Lens-Artists Challenge #120 – What A Treat!
“Travel , photography and wilderness are my addictions….And I’m happy with that…”
There are many terrible aspects of the COVID 19 pandemic, too numerous to count really. On the other hand, there are a few positives as well. This week I experienced the latter – which in the spirit of Halloween week here in the U.S., I am calling “quite a treat”. Thanks to COVID, our local photography club has been able to enlist some well-known photographers who would otherwise be leading group photography tours around the world. At home instead, they have welcomed the opportunity to teach groups via Zoom. This week we were honored to host renowned wildlife photographer Kathleen Reeder, who joined us from her home in Arizona.

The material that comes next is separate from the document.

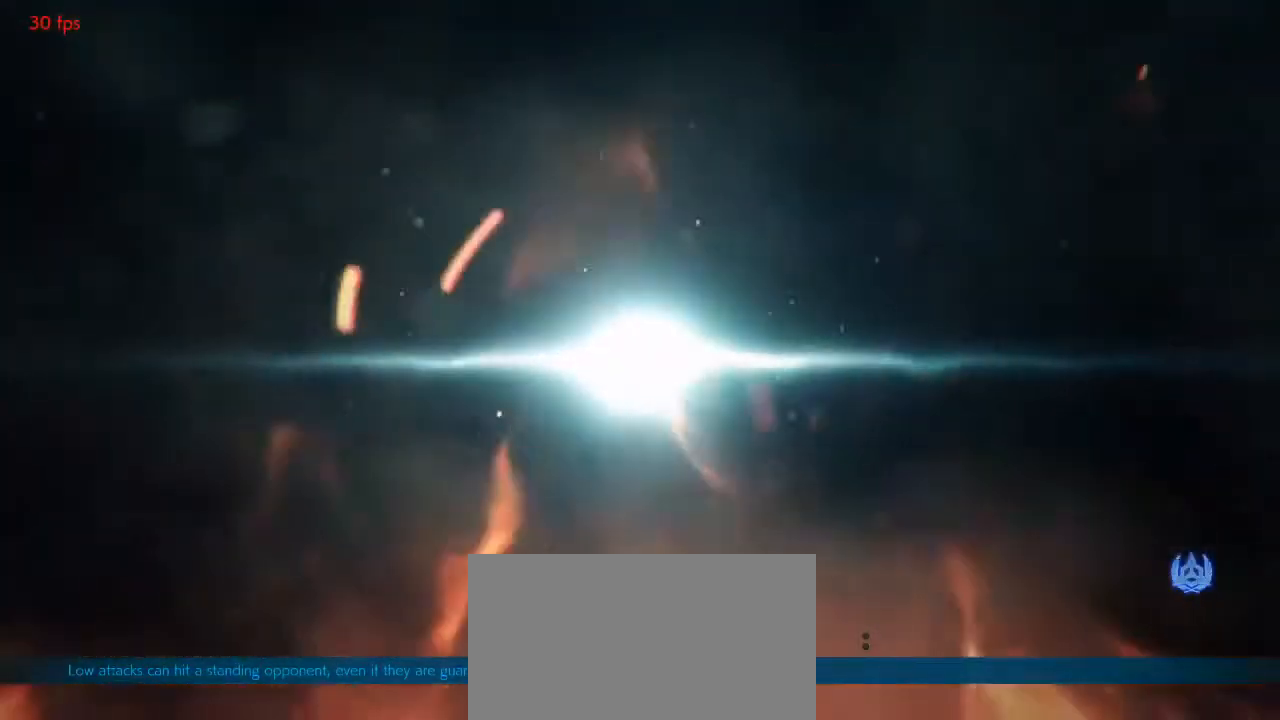
{"buttons": [], "events": []}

“When you look a wild animal in the eye, it’s like catching a glimpse into the soul of nature itself”
Kathleen is a marvelous teacher. Organized and to-the-point, she also illustrated her instructions with superb images. Her guidelines for photographing wild animals caused all of us to wish we could revisit the places where we’d captured God’s creatures in their natural habitat. Personally, I thought immediately of our African safari – yet another incredible treat. I would love to return for a “do-over” (now that would REALLY be a treat!) but that is not currently in the cards. Instead I decided to revisit my images to see how often I’d followed her instructions – either intentionally or by luck. I’m illustrating some of her many suggestions with today’s images.
“Animals are a window to your soul and a doorway to your spiritual destiny.”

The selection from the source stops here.